Auch die Hygiene ist ein wichtiges Anliegen, das über die direkten Auswirkungen auf die Gesundheit der Inder hinaus nur zu einem besseren Image des Landes führen kann. Modi hat eine große Sauberkeitskampagne, "Swachh Bharat", ins Leben gerufen, die jedes Jahr erneuert wird. Überall im Land werden große Plakate aufgehängt, die die Inder dazu auffordern, über ihre Haustür hinaus sauber zu machen und ihren Müll nicht einfach irgendwohin zu werfen. Die Kampagne scheint sich zwar auf die Mentalität der Menschen auszuwirken, wird aber nicht von einem umfassenden Abfallbewirtschaftungsprogramm begleitet. Sammeln, Recycling, Verarbeitung und Lagerung erfordern hohe Investitionen, die immer noch nicht vorgesehen sind. Infolgedessen verbrennen viele Inder ihren Müll vor ihren Häusern oder in ihren Hinterhöfen und tragen so zur Umweltverschmutzung bei. Die Operation "Sauberes Indien" wird von einem ehrgeizigen Programm zum Bau von öffentlichen Toiletten begleitet. Im Jahr 2014 hatten nur 23% der in ländlichen Gebieten lebenden Bevölkerung Zugang zu sanitären Einrichtungen. Die Menschen defäkierten gewöhnlich auf Feldern oder an Flussufern im Freien, was die Übertragung von Krankheiten erleichterte und Wasser und Boden verunreinigte.

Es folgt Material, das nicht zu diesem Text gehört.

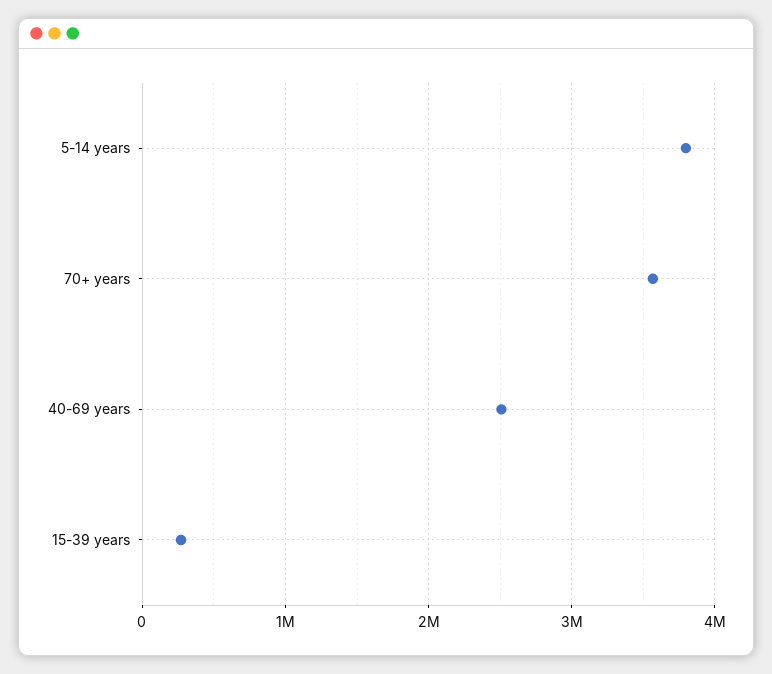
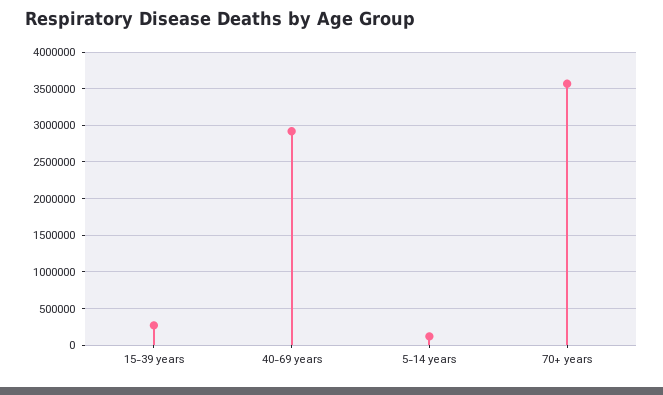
  {
-   "5-14 years": 3800000,
+   "5-14 years": 100000,
    "70+ years": 3600000,
-   "40-69 years": 2500000,
+   "40-69 years": 2900000,
    "15-39 years": 300000
  }

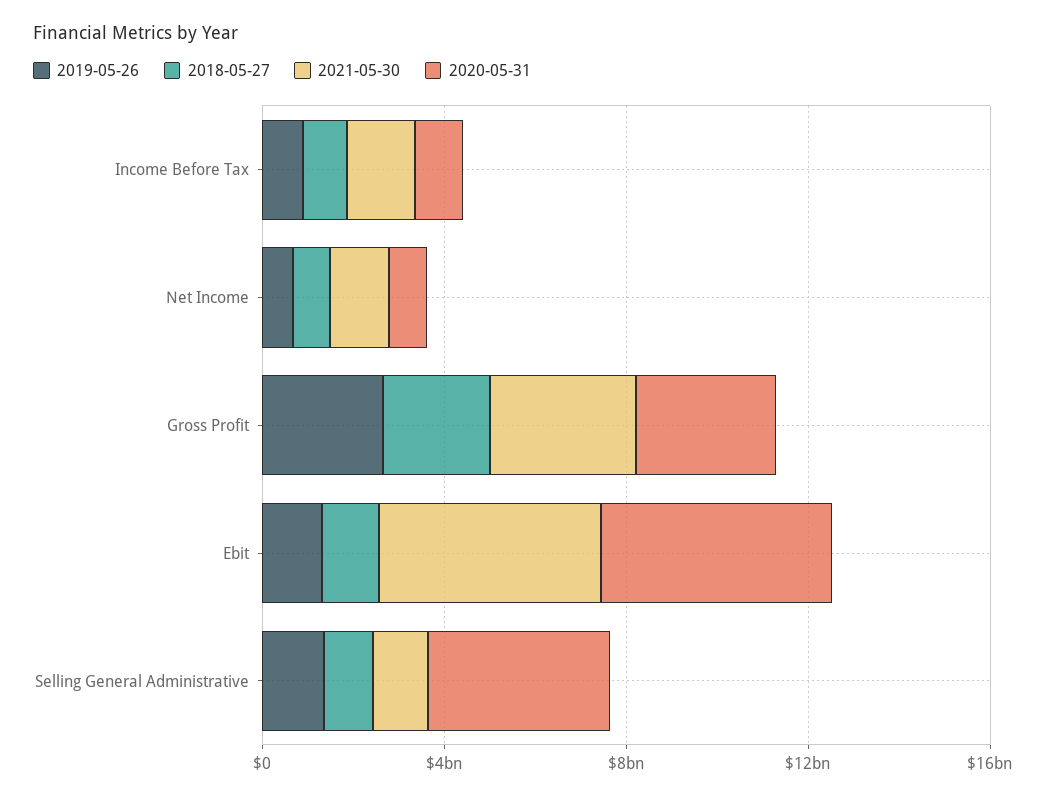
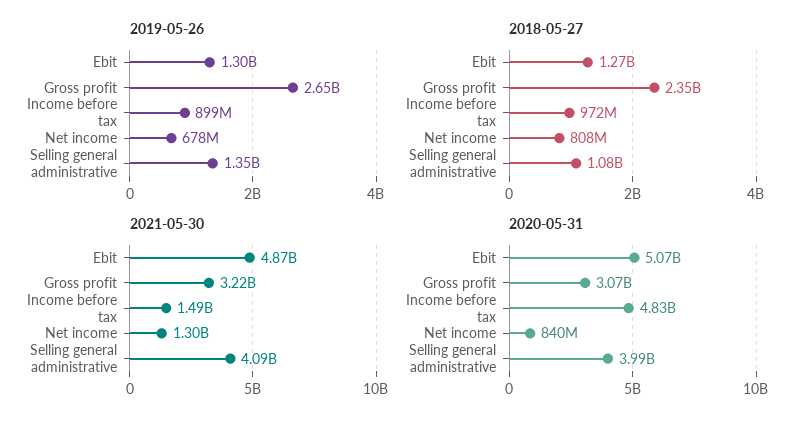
  {
    "2019-05-26": {
      "Income Before Tax": 899000000,
      "Net Income": 678000000,
      "Gross Profit": 2650000000,
      "Ebit": 1300000000,
      "Selling General Administrative": 1350000000
    },
    "2018-05-27": {
      "Income Before Tax": 972000000,
      "Net Income": 808000000,
      "Gross Profit": 2350000000,
      "Ebit": 1270000000,
      "Selling General Administrative": 1080000000
    },
    "2021-05-30": {
      "Income Before Tax": 1490000000,
      "Net Income": 1300000000,
      "Gross Profit": 3220000000,
      "Ebit": 4870000000,
-     "Selling General Administrative": 1000000000
+     "Selling General Administrative": 4090000000
    },
    "2020-05-31": {
-     "Income Before Tax": 1000000000,
+     "Income Before Tax": 4830000000,
      "Net Income": 840000000,
      "Gross Profit": 3070000000,
      "Ebit": 5070000000,
      "Selling General Administrative": 3990000000
    }
  }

Im Jahr 2019 verkündete die indische Regierung lautstark, dass das Land das Problem der Defäkation im Freien los sei. Doch eine von Unicef im Jahr 2021 durchgeführte Studie dämpft diesen Enthusiasmus ein wenig. Es scheint, dass 15% der Bevölkerung sich immer noch im Freien erleichtern. Zwar wurden innerhalb von fünf Jahren 110 Millionen Toiletten gebaut, so dass nur noch 0,8 % der Landbevölkerung keinen Zugang zu einer Toilette haben, aber es wurden keine Kampagnen zur Änderung der Praktiken bei der Bevölkerung durchgeführt.